Search code examples
sparqlwikidatasparqlwrapper

How to get property labels from Wikidata using SPARQL


I am using SPARQLWrapper to send SPARQL queries to Wikidata. At the moment I am trying to find all properties for an entity. Eg. with a simple tuple such as: wd:Q11663 ?a ?b. This in itself works, but I am trying to find human readable labels for the returned properties and entities.

Although SERVICE wikibase:label works using Wikidata's GUI interface, this does not work with SPARQLWrapper - which insists on returning identical values for a variable and its 'label'.

Querying on the property rdfs:label works for the entity (?b), but this approach does not work with the property (?a).

it would appear the property is being returned as a full URI such as http://www.wikidata.org/prop/direct/P1536 . Using the GUI I can successfully query wd:P1536 ?a ?b.. This works with SPARQLWrapper if I send it as a second query - but not in the first query.

Here is my code:

from SPARQLWrapper import SPARQLWrapper, JSON

sparql = SPARQLWrapper("http://query.wikidata.org/sparql")

sparql.setQuery("""
  SELECT ?a ?aLabel ?propLabel ?b ?bLabel
  WHERE
  {
    wd:Q11663 ?a ?b.

    # Doesn't work with SPARQLWrapper
    #SERVICE wikibase:label { bd:serviceParam wikibase:language "en". }
    #?prop wikibase:directClaim ?p

    # but this does (and is more portable)
    ?b rdfs:label ?bLabel. filter(lang(?bLabel) = "en").

    # doesn't work
    #?a rdfs:label ?aLabel. 

    # property code can be extracted successfully
    BIND(  strafter(str(?a), "prop/direct/") AS ?propLabel).
    #BIND( CONCAT("wd:", strafter(str(?a), "prop/direct/") ) AS ?propLabel).

    # No matches, even if I concat 'wd:' to ?propLabel
    ?propLabel rdfs:label ?aLabel
    # generic search for any properties also fails
    #?propLabel ?zz ?aLabel.
   }
 """)

# However, this returns a label for P1536 - which is one of wd:Q11663's properties
sparql.setQuery("""SELECT ?b WHERE
   {
      wd:P1536 rdfs:label ?b.
   }
""")

So how can I get the labels for the properties in one query (which should be more efficient)?

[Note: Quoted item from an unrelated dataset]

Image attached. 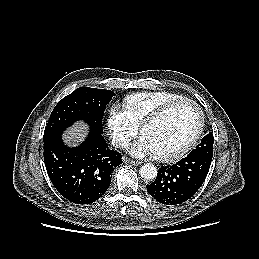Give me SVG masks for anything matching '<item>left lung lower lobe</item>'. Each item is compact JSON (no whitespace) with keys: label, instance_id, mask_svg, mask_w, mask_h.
Segmentation results:
<instances>
[{"label":"left lung lower lobe","instance_id":"0a47b994","mask_svg":"<svg viewBox=\"0 0 259 259\" xmlns=\"http://www.w3.org/2000/svg\"><path fill=\"white\" fill-rule=\"evenodd\" d=\"M212 158L189 154L174 165L159 168L148 193L166 205L180 204L191 198L203 184Z\"/></svg>","mask_w":259,"mask_h":259}]
</instances>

[aside: yes I'm a bit rough & ready with the EN filter - often dropping it if I'm not getting anything back]


Solution

  • I was having problems with two approaches - and the code above contains a mixture of both. Also, SPARQLWrapper isn't a problem here.

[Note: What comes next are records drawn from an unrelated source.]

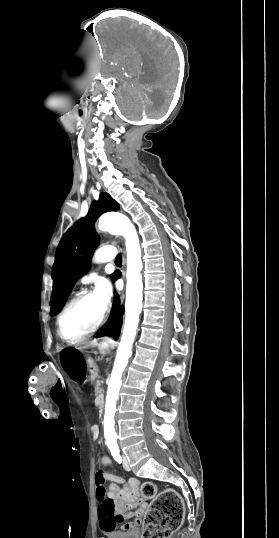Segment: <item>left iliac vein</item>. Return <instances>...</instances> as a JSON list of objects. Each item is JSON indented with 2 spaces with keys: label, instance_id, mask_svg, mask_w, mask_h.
<instances>
[{
  "label": "left iliac vein",
  "instance_id": "left-iliac-vein-1",
  "mask_svg": "<svg viewBox=\"0 0 279 538\" xmlns=\"http://www.w3.org/2000/svg\"><path fill=\"white\" fill-rule=\"evenodd\" d=\"M123 467L126 471H130V465L126 456H123Z\"/></svg>",
  "mask_w": 279,
  "mask_h": 538
}]
</instances>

    The first approach using the wikibase Label service should be like this:

    SELECT ?a ?aLabel ?propLabel ?b ?bLabel
    WHERE
    {
      ?item rdfs:label "weather"@en.
      ?item ?a ?b.
    
      SERVICE wikibase:label { bd:serviceParam wikibase:language "en". } 
      ?prop wikibase:directClaim ?a .
    }
    

    This code also includes a lookup from the label ('weather') to the query entity (?item).

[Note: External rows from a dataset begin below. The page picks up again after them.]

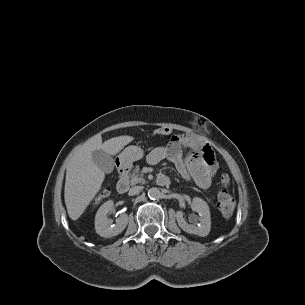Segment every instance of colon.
<instances>
[{
  "label": "colon",
  "instance_id": "5ec220e1",
  "mask_svg": "<svg viewBox=\"0 0 305 305\" xmlns=\"http://www.w3.org/2000/svg\"><path fill=\"white\" fill-rule=\"evenodd\" d=\"M172 130L168 127H161L155 130L156 135H167L170 134ZM229 177L224 175L221 178V185L222 189L218 194L217 198V207L220 210V212L225 215L229 216L233 213L235 206H236V201L234 197L232 196L230 190H229ZM109 194V189L107 187H104L101 189L96 197V202L102 200Z\"/></svg>",
  "mask_w": 305,
  "mask_h": 305
}]
</instances>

    The SERVICE was working, but if there isn't an rdfs:label definition then it just returns the entity. The GUI and SPARQLWrapper (to the SPARQL endpoint) were simply returning the results in a different order - so it looked like I was seeing lots of 'failed' output (ie. entities and failed labels both being reported as the same).

    This became clear when I started adding an OPTIONAL clause to the approach below.

    The ?prop wikibase:directClaim ?a . line turns out to be pretty simple. Wikibase defines directClaim to map properties to entities. This then allows it to define tuples about properties (ie. a label). Many other ontologies just use the same identifiers.

    My second (more generic approach) is the approach you find in many of the books and online tutorials. The problem here is that wikibase's properties have the full URL in them, and I needed to convert them into an entity. I tried string manipulation but this produces a string literal - not an entity. The solution is to use directClaim again:

    ?prop wikibase:directClaim ?a .
    ?prop rdfs:label ?propLabel.  filter(lang(?propLabel) = "en").
    

    Note that this only returns a result if rdfs:label is defined. Adding an OPTIONAL will return results even if there is no label defined.